─── Information shown

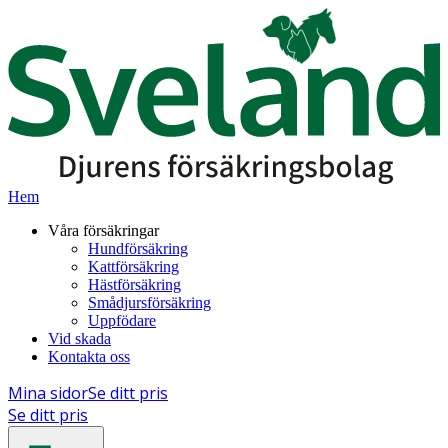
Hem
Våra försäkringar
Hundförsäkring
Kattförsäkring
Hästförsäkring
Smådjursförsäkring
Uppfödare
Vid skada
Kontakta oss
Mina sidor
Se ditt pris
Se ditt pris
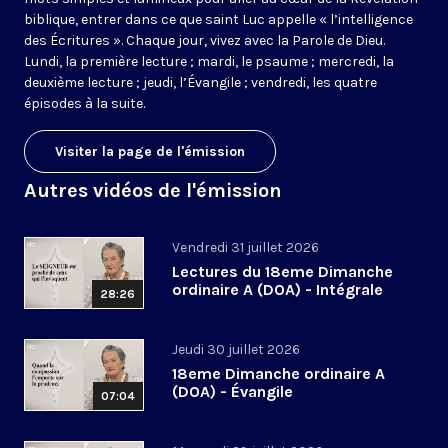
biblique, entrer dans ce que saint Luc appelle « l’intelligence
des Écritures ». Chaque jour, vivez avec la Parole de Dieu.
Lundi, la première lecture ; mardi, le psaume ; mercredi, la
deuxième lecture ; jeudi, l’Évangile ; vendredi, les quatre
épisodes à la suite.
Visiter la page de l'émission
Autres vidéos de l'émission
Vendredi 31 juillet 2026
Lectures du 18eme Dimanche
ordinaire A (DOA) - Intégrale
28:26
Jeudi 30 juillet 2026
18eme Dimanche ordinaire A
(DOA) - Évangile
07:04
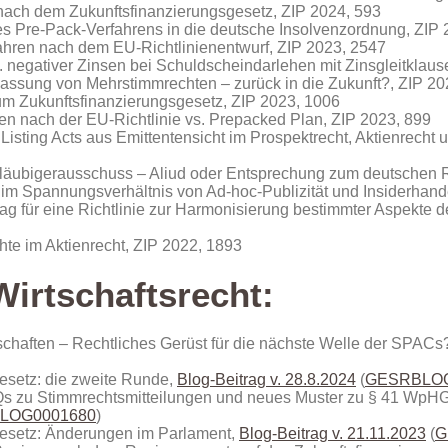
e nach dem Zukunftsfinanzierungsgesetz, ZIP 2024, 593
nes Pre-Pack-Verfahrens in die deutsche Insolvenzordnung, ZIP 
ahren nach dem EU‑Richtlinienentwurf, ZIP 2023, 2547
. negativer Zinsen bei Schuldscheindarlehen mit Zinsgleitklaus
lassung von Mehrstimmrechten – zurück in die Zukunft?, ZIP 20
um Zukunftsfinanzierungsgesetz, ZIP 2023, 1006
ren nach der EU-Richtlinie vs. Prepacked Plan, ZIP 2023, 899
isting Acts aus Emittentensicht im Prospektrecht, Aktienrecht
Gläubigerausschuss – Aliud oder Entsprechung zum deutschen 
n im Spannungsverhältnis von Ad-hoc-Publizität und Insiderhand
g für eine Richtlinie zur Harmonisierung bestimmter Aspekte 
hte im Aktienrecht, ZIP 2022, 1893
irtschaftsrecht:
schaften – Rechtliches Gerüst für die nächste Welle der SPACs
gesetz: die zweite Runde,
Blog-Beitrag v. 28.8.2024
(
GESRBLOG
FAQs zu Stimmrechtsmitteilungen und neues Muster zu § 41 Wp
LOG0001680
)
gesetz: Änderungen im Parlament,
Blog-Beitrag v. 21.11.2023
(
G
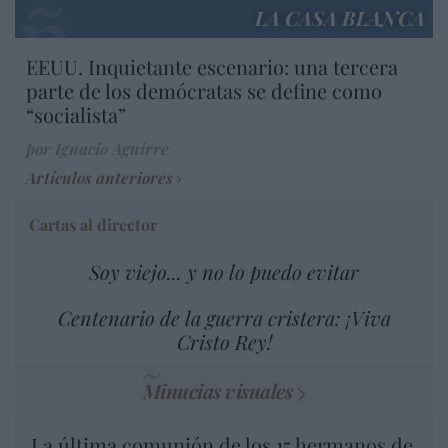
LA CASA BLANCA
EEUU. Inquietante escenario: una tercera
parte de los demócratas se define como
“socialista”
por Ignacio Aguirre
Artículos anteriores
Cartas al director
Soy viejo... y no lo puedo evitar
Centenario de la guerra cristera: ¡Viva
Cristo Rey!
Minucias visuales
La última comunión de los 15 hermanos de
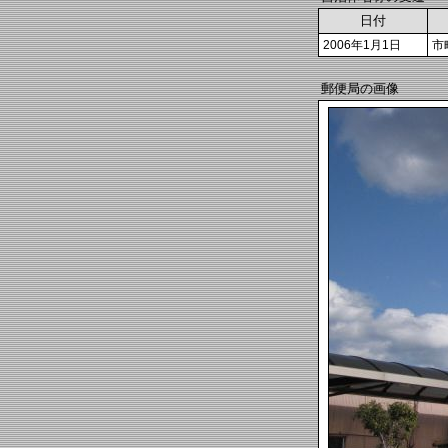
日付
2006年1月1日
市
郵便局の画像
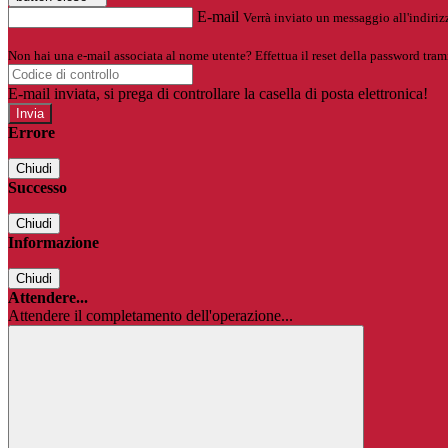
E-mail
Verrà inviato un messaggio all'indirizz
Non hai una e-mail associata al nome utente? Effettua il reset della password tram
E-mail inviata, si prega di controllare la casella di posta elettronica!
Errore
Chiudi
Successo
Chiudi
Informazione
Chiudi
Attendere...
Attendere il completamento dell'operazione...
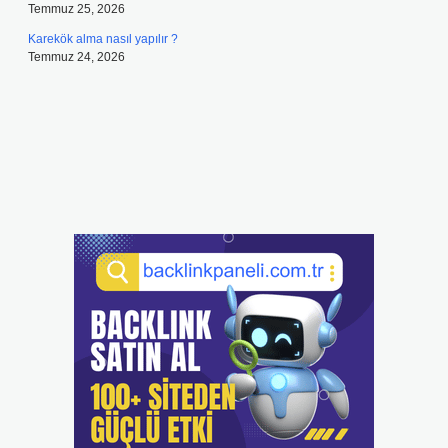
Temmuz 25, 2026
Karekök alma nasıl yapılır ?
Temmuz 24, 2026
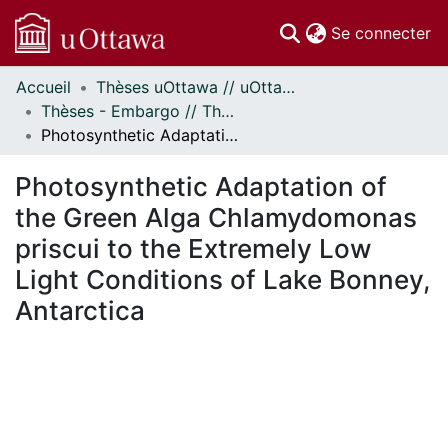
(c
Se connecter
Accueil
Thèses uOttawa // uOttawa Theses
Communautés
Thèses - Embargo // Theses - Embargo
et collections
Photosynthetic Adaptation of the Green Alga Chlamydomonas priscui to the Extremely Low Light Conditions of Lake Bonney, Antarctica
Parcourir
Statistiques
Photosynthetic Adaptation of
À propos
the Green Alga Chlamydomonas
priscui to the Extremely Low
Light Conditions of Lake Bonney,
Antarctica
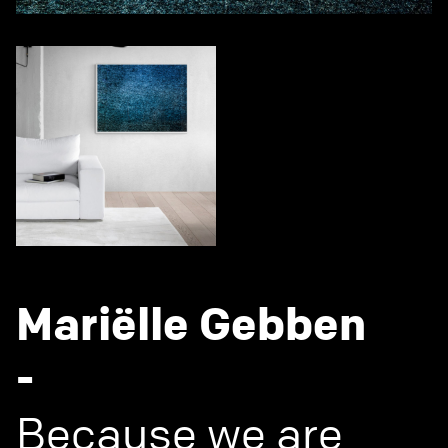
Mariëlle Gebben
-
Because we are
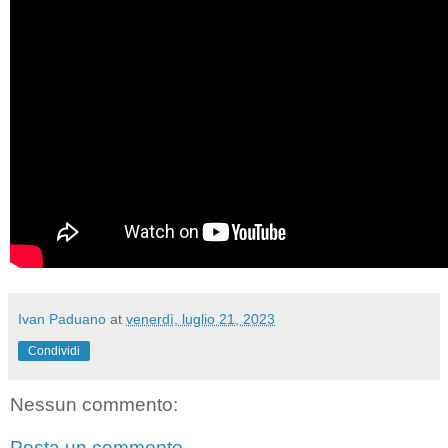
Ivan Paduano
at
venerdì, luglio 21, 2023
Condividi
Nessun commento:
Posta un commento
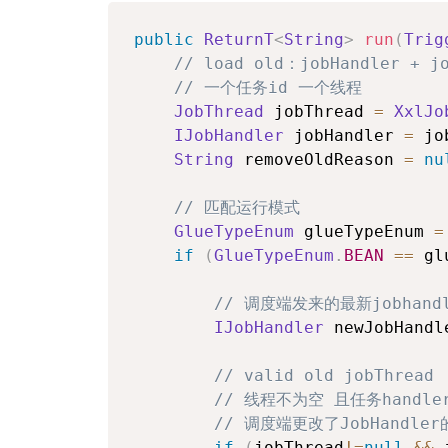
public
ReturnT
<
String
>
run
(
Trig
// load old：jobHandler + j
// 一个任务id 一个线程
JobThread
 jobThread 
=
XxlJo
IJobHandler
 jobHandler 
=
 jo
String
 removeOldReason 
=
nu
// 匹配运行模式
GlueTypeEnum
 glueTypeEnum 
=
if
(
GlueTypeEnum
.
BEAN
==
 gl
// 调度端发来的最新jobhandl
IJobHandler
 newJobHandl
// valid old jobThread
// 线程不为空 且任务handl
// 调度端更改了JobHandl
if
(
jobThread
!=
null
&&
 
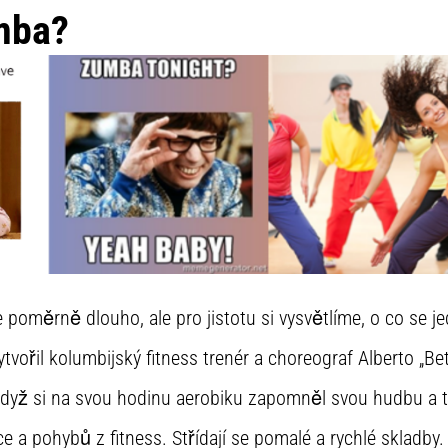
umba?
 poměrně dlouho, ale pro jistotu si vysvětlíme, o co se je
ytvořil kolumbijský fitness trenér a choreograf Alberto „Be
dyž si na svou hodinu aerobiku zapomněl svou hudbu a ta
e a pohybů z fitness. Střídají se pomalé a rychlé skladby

──────

## Your task
Working through the records, copy each line in which the word "ordinaire" appears.

## Response to this exercise
ordinaire A (DOA) - Intégrale
18eme Dimanche ordinaire A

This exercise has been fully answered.